15 March 2013

Mindfulness can improve self-knowledge

Mindfulness — paying attention to one’s current experience in a non-judgemental way — might help us to learn more about our own personalities, according to research.

Mindfulness — paying attention to one’s current experience in a non-judgemental way — might help us to learn more about our own personalities, according to a new article published in the March 2013 issue of Perspectives on Psychological Science, a journal of the Association for Psychological Science.

Recent research has highlighted the fact that we have many blind spots when it comes to understanding our patterns of thinking, feeling, and behaving. Despite our intuition that we know ourselves the best, other people have a more accurate view of some traits (e.g., intellect) than we do. In some cases, blind spots in self-knowledge can have negative consequences, such as poor decision-making, poor academic achievement, emotional and interpersonal problems, and lower life satisfaction.

Improve self-knowledge

In this new article, psychological scientist Erika Carlson of Washington University in St. Louis explores one potential strategy for improving self-knowledge: mindfulness.

Mindfulness — a technique often recognised for its positive effects on mental health — involves paying attention to your current experience (e.g., thoughts, feelings) and observing it in a non-judgemental manner.

According to Carlson, these two components of mindfulness, attention and non-judgemental observation, can overcome the major barriers to knowing ourselves. She argues that the motivation to see ourselves in a desirable way is one of the main obstacles to self-knowledge. For instance, people may overestimate their virtuous qualities to ward off negative feelings or boost self-esteem. However, non-judgemental observation of one’s thoughts, feelings, and behaviour, might reduce emotional reactivity — such as feelings of inadequacy or low self-esteem — that typically interferes with people seeing the truth about themselves.
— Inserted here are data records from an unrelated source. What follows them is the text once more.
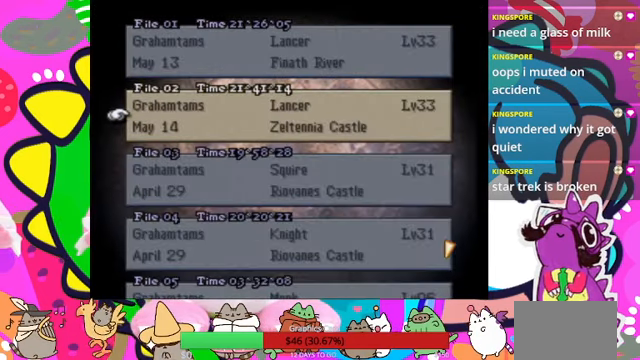
{"buttons": [], "events": [[100, "CIRCLE", "down"], [266, "CIRCLE", "up"]]}
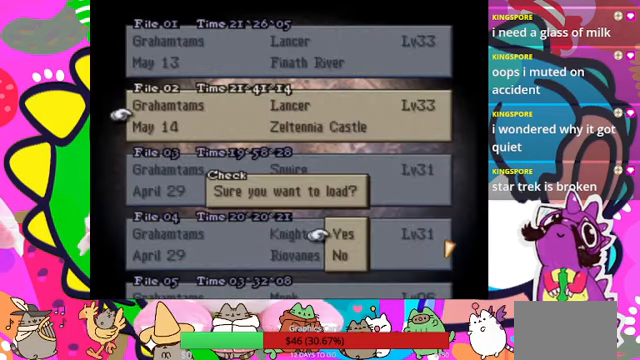
{"buttons": [], "events": [[166, "CIRCLE", "down"], [266, "CIRCLE", "up"]]}
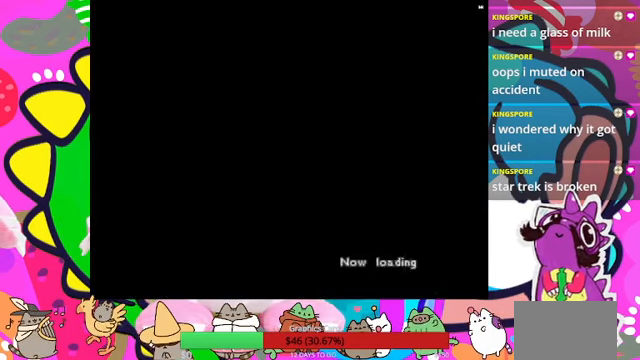
{"buttons": ["R1"], "events": [[33, "R1", "down"]]}
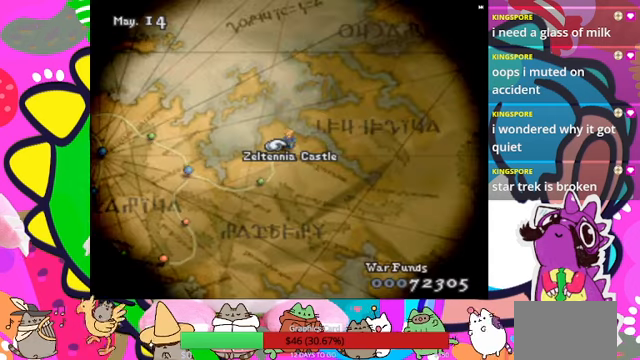
{"buttons": ["R1"], "events": []}
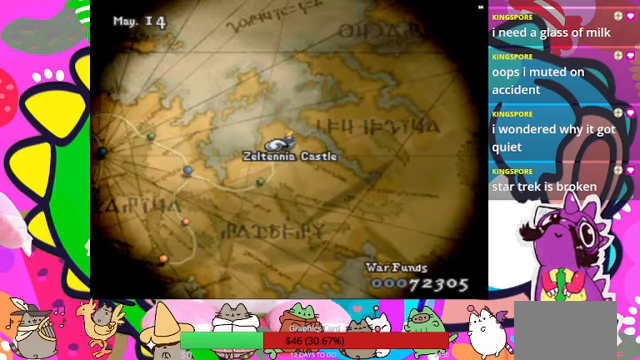
{"buttons": [], "events": [[434, "R1", "up"]]}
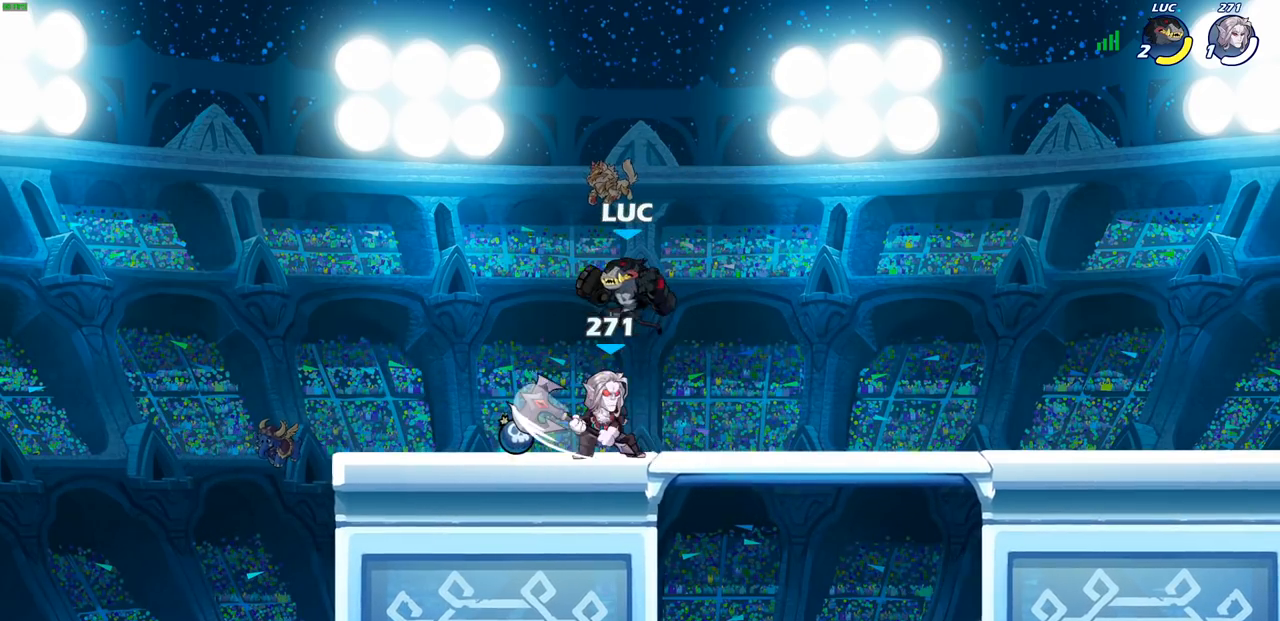
Gameplay with a controller (PlayStation layout); each line is a JSON object with the inputs held at the frame after it. "events" lists button and stick changes between this image and that frame as [ms after this image, input, new state], when the widget could be followed in between.
{"buttons": [], "left_stick": "right", "right_stick": "center", "events": [[33, "left_stick", "center"], [150, "left_stick", "down-left"], [250, "R2", "down"], [417, "left_stick", "right"], [483, "R2", "up"]]}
Lack of information is another barrier to self-knowledge — in some situations, people might not have the information they would need to accurately assess themselves. For instance, we have a hard time observing much of our nonverbal behaviour, so we may not know that we’re grimacing or fidgeting during a serious conversation. Mindfulness could also help in this domain, as research has shown that mindfulness training is associated with greater bodily awareness.

Drawing from cognitive, clinical, and social psychology, Carlson outlines a theoretical link between mindfulness and self-knowledge that suggests focusing our attention on our current experiences in a non-judgemental way could be an effective tool for getting to know ourselves better.

This research was supported by National Science Foundation Grant BCS-1025330 awarded to Simine Vazire.